If you're concerned that your CEO isn't working hard enough, you'll want him to hold more stock in the company so that his efforts will be better rewarded. But if you're concerned that your CEO is being too cautious, you want him to hold fewer shares in the company so that he's willing to take on more risk.

Financial Markets

Much research is devoted to the methods people use to separate valuable information from this static, and the consequences of the inevitable imperfections of these methods. All the information from the past history of the stock is already embedded in a single number - the current price. This claim is more difficult to test than the claims of the Chartists, so the empirical evidence is less conclusive.

To them we dedicate a bit of financial folklore: The Fable of the Royal Head-Flipper. But Professor Sanford Grossman of the University of Pennsylvania has laid out a plausible scenario based on two related assumptions. The possibility that bad news is about to spread causes them (rationally) to sell immediately.

A social planner who knew all the market supply and demand curves would still lack much of the knowledge needed to replicate the operation of the price system. What are some ways an insurance company can try to reduce moral hazard? Although no one in the world has a background in chemistry or engineering, many have strong opinions (some for and some against) about whether planning permission should be issued.

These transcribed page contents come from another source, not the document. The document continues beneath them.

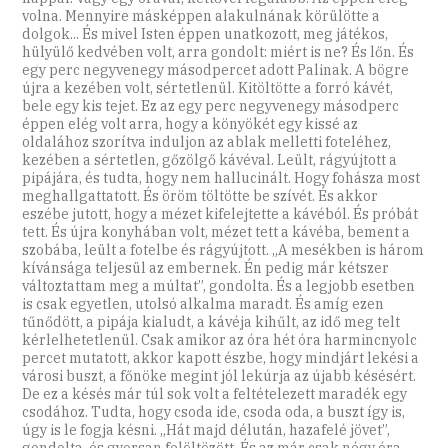
volna. Mennyire másképpen alakulnának körülötte a
dolgok... És mivel Isten éppen unatkozott, meg játékos,
hülyülő kedvében volt, arra gondolt: miért is ne? És lőn. És
egy perc negyvenegy másodpercet adott Palinak. A bögre
újra a kezében volt, sértetlenül. Kitöltötte a forró kávét,
bele egy kis tejet. Ez az egy perc negyvenegy másodperc
éppen elég volt arra, hogy a könyökét egy kissé az
oldalához szorítva induljon az ablak melletti foteléhez,
kezében a sértetlen, gőzölgő kávéval. Leült, rágyújtott a
pipájára, és tudta, hogy nem hallucinált. Hogy fohásza most
meghallgattatott. És öröm töltötte be szívét. És akkor
eszébe jutott, hogy a mézet kifelejtette a kávéból. És próbát
tett. És újra konyhában volt, mézet tett a kávéba, bement a
szobába, leült a fotelbe és rágyújtott. „A mesékben is három
kívánsága teljesül az embernek. Én pedig már kétszer
változtattam meg a múltat”, gondolta. És a legjobb esetben
is csak egyetlen, utolsó alkalma maradt. És amíg ezen
tűnődött, a pipája kialudt, a kávéja kihűlt, az idő meg telt
kérlelhetetlenül. Csak amikor az óra hét óra harmincnyolc
percet mutatott, akkor kapott észbe, hogy mindjárt lekési a
városi buszt, a főnöke megint jól lekúrja az újabb késésért.
De ez a késés már túl sok volt a feltételezett maradék egy
csodához. Tudta, hogy csoda ide, csoda oda, a buszt így is,
úgy is le fogja késni. „Hát majd délután, hazafelé jövet”,
gondolta, és gyorsan felöltözött. És az már csak négy óra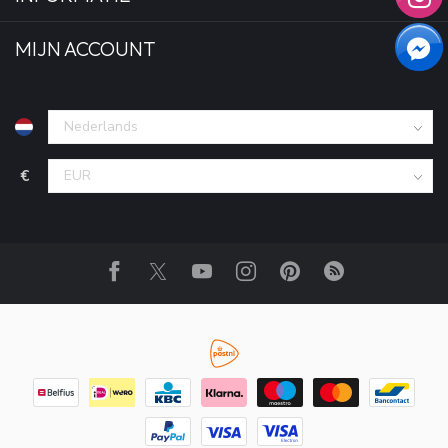
MIJN ACCOUNT
€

Let's say the authorities actually banned price increases and somehow managed to ensure that their action did not affect the amount of ice in the area. Each lottery winner would receive a ticket that would allow them to buy a parking space, and these tickets could be bought and sold freely. Show the consumer surplus (earned by the parkers), the producer surplus (earned by the university), and the total value of the lottery tickets to the lottery winners.

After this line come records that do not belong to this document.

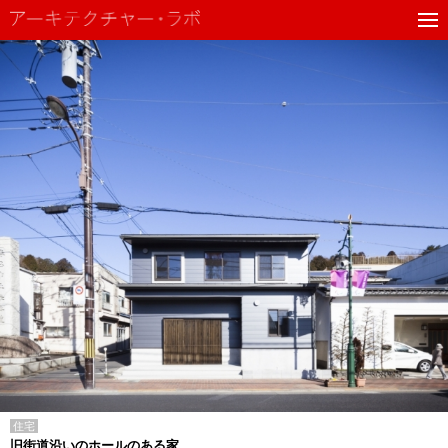
住宅
旧街道沿いのホールのある家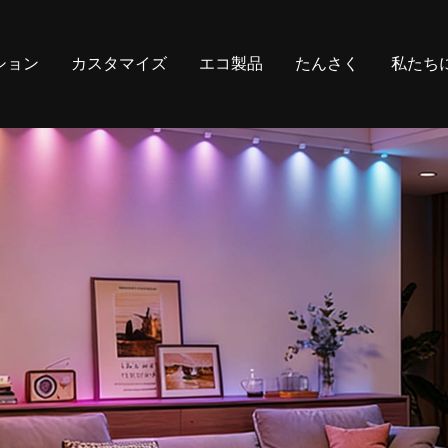
ション
カスタマイズ
エコ製品
たんさく
私たち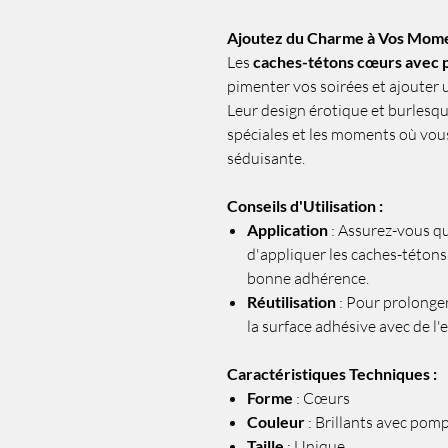
Ajoutez du Charme à Vos Mome
Les
caches-tétons cœurs avec
pimenter vos soirées et ajouter u
Leur design érotique et burlesqu
spéciales et les moments où vou
séduisante.
Conseils d'Utilisation :
Application
: Assurez-vous qu
d'appliquer les caches-téton
bonne adhérence.
Réutilisation
: Pour prolonger
la surface adhésive avec de l'ea
Caractéristiques Techniques :
Forme
: Cœurs
Couleur
: Brillants avec pom
Taille
: Unique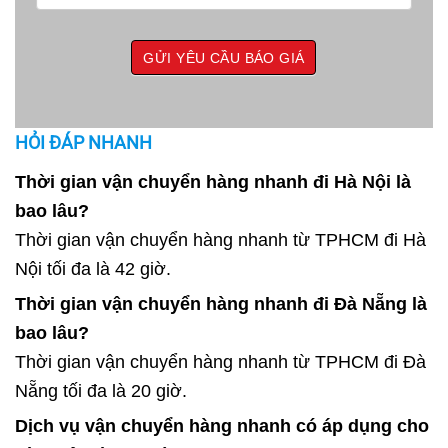
HỎI ĐÁP NHANH
Thời gian vận chuyển hàng nhanh đi Hà Nội là
bao lâu?
Thời gian vận chuyển hàng nhanh từ TPHCM đi Hà
Nội tối đa là 42 giờ.
Thời gian vận chuyển hàng nhanh đi Đà Nẵng là
bao lâu?
Thời gian vận chuyển hàng nhanh từ TPHCM đi Đà
Nẵng tối đa là 20 giờ.
Dịch vụ vận chuyển hàng nhanh có áp dụng cho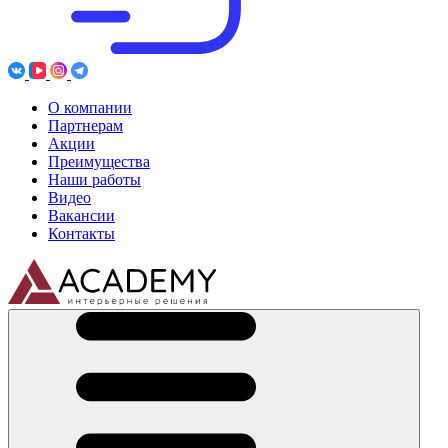
О компании
Партнерам
Акции
Преимущества
Наши работы
Видео
Вакансии
Контакты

Explain why the "as cheap as possible" assumption is overly optimistic and how it skews your deadweight loss calculation. One of the club's criteria for deciding who to accept is to favor those applicants whose income is high compared to that of other applicants. What are some of the consequences of prohibiting insurance companies from charging higher rates to people who are in high-risk groups for AIDS.

What are some of the consequences of banning insurance companies from requiring AIDS testing as a prerequisite for coverage? Many insurance companies sell group policies that cover all employees at a particular firm, or all members of a particular organization.